Tonight I started pondering how life might have been different before photography and video. Think about growing up and how you watched your own home videos and flipped through your family’s albums — at least, if you were like me — watching yourself grow. And the familiar startle of seeing yourself as you were or — even more startling — seeing someone close to you as they once were, especially if you hadn’t in a while. I came upon some video snippets from an old point-and-shoot recently. Most of them are terrible — I had a bad habit of mixing up “record” and “stop recording,” so it’s mostly the off moments — but they still brought back years-old realities with alarming clarity. To relive the past in this way is so common now. Before film, people could only do it through writing and painted portraits, and usually only if they were pretty well-to-do.
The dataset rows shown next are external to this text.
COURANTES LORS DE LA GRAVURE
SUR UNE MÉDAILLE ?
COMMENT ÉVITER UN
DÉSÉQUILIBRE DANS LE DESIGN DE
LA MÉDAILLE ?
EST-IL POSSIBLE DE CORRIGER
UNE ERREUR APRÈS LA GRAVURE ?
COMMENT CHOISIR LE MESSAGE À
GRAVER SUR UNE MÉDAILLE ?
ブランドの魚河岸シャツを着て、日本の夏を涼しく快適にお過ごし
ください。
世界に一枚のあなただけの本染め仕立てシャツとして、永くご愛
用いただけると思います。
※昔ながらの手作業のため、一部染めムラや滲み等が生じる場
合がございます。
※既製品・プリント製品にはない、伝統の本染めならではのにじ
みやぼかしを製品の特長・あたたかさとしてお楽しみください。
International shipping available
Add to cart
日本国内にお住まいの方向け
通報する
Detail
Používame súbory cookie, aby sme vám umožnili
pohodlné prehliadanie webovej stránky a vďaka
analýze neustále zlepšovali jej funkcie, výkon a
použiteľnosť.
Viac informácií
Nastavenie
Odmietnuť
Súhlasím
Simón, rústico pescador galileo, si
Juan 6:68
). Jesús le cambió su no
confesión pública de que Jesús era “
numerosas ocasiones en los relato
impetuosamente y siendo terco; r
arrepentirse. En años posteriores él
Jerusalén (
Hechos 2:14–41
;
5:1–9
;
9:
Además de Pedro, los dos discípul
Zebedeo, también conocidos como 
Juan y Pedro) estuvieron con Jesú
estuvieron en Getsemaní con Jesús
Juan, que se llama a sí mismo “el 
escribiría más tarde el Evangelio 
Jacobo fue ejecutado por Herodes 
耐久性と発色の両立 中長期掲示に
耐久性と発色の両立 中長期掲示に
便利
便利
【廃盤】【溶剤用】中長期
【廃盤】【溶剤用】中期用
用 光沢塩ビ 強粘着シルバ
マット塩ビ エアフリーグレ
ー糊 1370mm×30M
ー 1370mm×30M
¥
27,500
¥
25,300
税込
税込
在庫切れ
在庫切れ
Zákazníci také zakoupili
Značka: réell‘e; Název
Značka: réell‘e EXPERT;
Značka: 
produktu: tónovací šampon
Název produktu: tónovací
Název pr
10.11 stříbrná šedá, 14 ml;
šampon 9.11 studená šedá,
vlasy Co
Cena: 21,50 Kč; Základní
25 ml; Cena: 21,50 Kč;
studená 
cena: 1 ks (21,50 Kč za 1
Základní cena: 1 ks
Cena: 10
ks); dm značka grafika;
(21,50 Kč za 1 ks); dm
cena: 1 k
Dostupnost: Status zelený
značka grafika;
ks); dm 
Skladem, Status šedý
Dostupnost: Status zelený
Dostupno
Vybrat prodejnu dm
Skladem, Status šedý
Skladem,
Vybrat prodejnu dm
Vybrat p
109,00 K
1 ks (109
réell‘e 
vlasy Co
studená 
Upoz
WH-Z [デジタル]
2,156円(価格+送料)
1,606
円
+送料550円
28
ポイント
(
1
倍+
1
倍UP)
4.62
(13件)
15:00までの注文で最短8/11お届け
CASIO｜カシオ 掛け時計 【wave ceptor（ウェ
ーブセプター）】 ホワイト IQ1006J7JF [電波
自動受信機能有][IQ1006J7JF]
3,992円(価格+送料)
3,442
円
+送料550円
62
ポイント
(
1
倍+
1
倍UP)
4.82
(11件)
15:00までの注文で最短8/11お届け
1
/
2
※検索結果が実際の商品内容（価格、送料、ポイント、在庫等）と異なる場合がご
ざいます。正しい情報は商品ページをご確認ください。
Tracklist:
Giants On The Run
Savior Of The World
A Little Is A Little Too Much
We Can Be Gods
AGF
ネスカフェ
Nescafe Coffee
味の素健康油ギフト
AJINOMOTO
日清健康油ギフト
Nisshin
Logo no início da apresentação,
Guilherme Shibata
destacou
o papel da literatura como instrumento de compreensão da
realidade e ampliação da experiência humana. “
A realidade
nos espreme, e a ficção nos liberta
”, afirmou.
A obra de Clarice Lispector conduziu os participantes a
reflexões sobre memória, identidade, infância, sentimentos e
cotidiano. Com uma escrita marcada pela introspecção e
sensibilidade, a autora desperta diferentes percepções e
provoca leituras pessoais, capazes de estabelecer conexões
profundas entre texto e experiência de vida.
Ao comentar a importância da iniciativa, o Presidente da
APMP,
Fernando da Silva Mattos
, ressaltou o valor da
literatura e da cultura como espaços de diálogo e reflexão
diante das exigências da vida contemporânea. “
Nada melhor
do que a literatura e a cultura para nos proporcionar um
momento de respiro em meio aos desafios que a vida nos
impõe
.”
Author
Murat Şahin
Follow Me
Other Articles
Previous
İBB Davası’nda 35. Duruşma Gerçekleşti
Imagine early daguerrotypes and photos in the nineteenth century and the earliest films at the beginning of the twentieth — experimental shots of daily life or bawdy silent jokes. How must it have felt to see yourself on film for the first time, for those who had the privilege? I guess they were so involved in the evolution of the medium that it wasn’t shocking, inundated as they were. But remember the first time you ever saw a photo of one of your grandparents young? I dunno … maybe there’s not a point to be made here. I’m thinking aloud (kind of). I just … as much as I sometimes feel that the best art is the oldest and the closest to nature — painting, for example, and music — I adore film. I guess that’s what I really have to say.
I should piece those snippets together sometime.
Wait, I remember the rest. Okay, so imagine BEFORE all of that. Before photos and film were an option at all. Imagine growing up without looking back on yourself. Would our senses of self have been more solid back then? Would we have forgotten more, and maybe for the better? Or has nothing really changed?
I guess not much has changed. After all, letters were written and portraits were painted, and people relived the past that way. But I can’t shake the feeling that staring into the chemical or digital likeness of a person is a sort of magic that reveals something else entirely. Candid moments. Smirks an average painter might have overlooked. Asymmetry. Fear. Joy. I dunno. A few painters captured that, and a few writers, and they were masters. But now it’s so easy.
Then again, now we fake ourselves in photos, too. So what are we looking back on? Two memories. “I looked good then. I remember how I wanted to seem in this photo, but looking back, I know I was exhausted and sad.” Someday will I forget the truth and look back and see only the picture? Should I?